Do you know where every horse on your property has been in the last month? Sometimes people leave for a weekend and go to a trainer, but stable somewhere else. Or, they stop somewhere overnight coming or going to a show. It’s important that owners or riders keep a list of the names, locations and contact information for anywhere their horses were stabled.

If you share your trailer, clean it thoroughly, inside and out, after other horses have been in it. Don’t share tack or blankets or buckets. New Mexico officials had some good recommendations, such as lot letting the tip of a hose touch a horse or the ground, picking up manure immediately, using one water bucket per horse, and remembering to disinfect yourself, by spraying your clothing, head to toe, with Lysol disinfectant.

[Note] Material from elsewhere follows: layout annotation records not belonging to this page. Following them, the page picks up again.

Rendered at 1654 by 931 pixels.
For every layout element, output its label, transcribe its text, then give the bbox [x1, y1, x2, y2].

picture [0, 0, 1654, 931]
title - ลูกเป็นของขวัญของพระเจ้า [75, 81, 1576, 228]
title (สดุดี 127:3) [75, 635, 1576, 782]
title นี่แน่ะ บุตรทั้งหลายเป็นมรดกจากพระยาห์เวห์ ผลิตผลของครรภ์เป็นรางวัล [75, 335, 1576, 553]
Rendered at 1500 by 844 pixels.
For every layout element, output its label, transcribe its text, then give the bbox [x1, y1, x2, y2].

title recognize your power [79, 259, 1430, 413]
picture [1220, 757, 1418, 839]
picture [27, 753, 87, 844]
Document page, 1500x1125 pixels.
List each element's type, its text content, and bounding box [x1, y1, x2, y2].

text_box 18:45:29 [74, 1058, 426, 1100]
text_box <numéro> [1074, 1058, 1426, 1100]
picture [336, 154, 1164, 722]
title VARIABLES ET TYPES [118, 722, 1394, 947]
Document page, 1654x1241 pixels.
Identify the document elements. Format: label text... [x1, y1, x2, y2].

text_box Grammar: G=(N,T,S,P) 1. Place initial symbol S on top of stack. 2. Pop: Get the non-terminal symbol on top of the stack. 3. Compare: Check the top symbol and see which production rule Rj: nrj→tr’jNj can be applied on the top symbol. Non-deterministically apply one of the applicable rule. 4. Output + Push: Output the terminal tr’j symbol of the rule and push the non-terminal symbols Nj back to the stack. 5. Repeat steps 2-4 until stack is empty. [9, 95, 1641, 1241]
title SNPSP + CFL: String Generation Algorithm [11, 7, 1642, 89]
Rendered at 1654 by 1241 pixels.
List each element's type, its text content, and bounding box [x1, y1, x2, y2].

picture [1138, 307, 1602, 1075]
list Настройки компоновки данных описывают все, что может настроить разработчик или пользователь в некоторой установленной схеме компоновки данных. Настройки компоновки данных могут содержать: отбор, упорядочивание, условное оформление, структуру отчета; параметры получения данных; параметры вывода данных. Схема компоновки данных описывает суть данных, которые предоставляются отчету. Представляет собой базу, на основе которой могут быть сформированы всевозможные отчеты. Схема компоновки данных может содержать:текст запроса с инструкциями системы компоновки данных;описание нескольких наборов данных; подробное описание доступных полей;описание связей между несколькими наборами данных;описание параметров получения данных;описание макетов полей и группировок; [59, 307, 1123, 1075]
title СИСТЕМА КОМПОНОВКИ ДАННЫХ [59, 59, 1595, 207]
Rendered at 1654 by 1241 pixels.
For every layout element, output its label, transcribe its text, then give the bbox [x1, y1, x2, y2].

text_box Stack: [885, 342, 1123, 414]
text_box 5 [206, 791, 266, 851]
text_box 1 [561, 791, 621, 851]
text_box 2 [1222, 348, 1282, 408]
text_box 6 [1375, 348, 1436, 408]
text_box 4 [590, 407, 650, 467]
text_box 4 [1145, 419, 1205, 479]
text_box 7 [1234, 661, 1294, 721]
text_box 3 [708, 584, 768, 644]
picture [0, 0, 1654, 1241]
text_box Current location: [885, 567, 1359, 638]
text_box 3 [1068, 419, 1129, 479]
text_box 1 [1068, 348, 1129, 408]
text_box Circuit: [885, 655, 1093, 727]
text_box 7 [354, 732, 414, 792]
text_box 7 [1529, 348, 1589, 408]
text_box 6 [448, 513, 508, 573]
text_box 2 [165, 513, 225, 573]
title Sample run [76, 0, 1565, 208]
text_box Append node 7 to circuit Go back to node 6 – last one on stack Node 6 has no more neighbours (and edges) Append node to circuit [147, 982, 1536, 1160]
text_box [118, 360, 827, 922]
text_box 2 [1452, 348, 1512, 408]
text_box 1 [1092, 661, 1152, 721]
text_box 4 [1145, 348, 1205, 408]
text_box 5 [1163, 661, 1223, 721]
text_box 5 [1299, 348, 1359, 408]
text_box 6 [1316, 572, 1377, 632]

When you go to a show or event, get to know the people who stable their horses near yours. Where have they been, and where are they going next? What have they seen? Rules for biosecurity at shows are up to the show management, until or unless a horse is ill. You may be interested to know that some shows have more strict–or more lax–rules from the ones you normally encounter at your shows.

Stay in touch with your state’s animal health office, and watch for news online. Ask your veterinarian to keep you informed of any news about diseases that might affect your horse at home or on the road, and of any changes in the timing of health certificates or vaccinations required for travel.

Remember that a quarantine may affect not just the location of an infected horse, but every place an infected horse has traveled. Recently, horse owners in New Jersey were concerned because a horse that later tested positive for EHV in another state had been at a horse show in New Jersey. 

Most of all, if you feel that rules–or adherence to rules–is too lax at your boarding barn or at a show, make your concerns known. No one ever expects to be affected by an outbreak, but when one happens, it can affect horses who had very little to do with the actual infected horses. 

Note: Tomorrow, February 2, a presentation on biosecurity, vaccine strategies and the health of the performance horse will be held at the Ocala Breeders Sales Company in Ocala, Florida. Dr. Britt Conklin of Boehringer Ingelheim will present the latest information, beginning at 6:30. The event is sponsored by Peterson and Smith Equine Hospital.